La mise à jour de la liste noire de l’Union européenne fait polémique

Un mois seulement après sa publication, la liste dressée par Bruxelles est nettement raccourcie, suscitant notamment l’indignation de l’ONG Oxfam. Car le Panama au centre du scandale est retiré de cette liste noire. 

 

Le Panama, la Barbade, la Grenade, la Corée du Sud, Macao, la Mongolie, la Tunisie et les Emirats arabes unis ne seront plus fichés « à la suite d’engagements pris au plus haut niveau politique pour répondre aux inquiétudes de l’UE », précise un communiqué des ministres européens. La liste doit être réexaminée au moins une fois par an, mais le groupe chargé de son élaboration, baptisé groupe « Code de conduite », peut recommander une mise à jour à tout moment. Les huit pays retirés de la liste noire se retrouvent sur une « liste grise », aux côtés de 47 autres qui se sont engagés à prendre des mesures pour modifier leur législation fiscale.

**Extrait des données**:
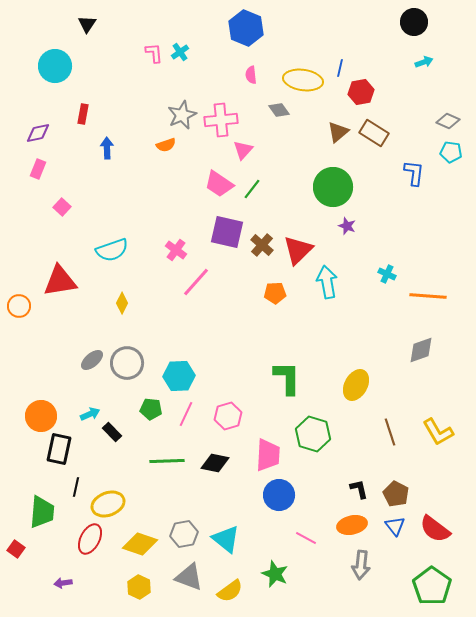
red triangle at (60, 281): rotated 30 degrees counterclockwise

**Tâches et exercices**:
1. Relevez tous les pays et territoires que le texte sur la liste noire de l'Union européenne présente comme retirés de cette liste.
2. Poursuivez le texte sur la liste noire de l'Union européenne à partir de sa dernière phrase.

**Résultats attendus**:
1. Le Panama, la Barbade, la Grenade, la Corée du Sud, Macao, la Mongolie, la Tunisie et les Emirats arabes unis.

2.
Barrer Panama, un aveu d’échec ?

Neuf pays ou juridictions restent sur la liste noire de l’Union européenne (UE) : les Samoa américaines, Bahreïn, Guam, les îles Marshall, la Namibie, Palau, Sainte-Lucie, les Samoa, Trinité-et-Tobago. « La décision prise aujourd’hui est l’aveu d’un échec. Barrer de la liste noire le Panama, l’un des paradis fiscaux les plus florissants au monde, est un signe désastreux pour le combat contre la fraude fiscale », a déploré Markus Ferber, vice-président de la commission des affaires économiques du parlement européen, cité par Reuters. Selon lui, les ministres auraient dû au contraire étendre la liste noire à certains pays de l’UE, comme Malte, et à des territoires britanniques d’outre-mer. « L’Union se précipite pour enlever des pays de la liste sans savoir exactement ce que ces pays se sont engagés à faire, cela mine les efforts pour lutter contre les paradis fiscaux », a estimé Aurore Chardonnet, du groupe Oxfam qui milite contre les injustices et la pauvreté.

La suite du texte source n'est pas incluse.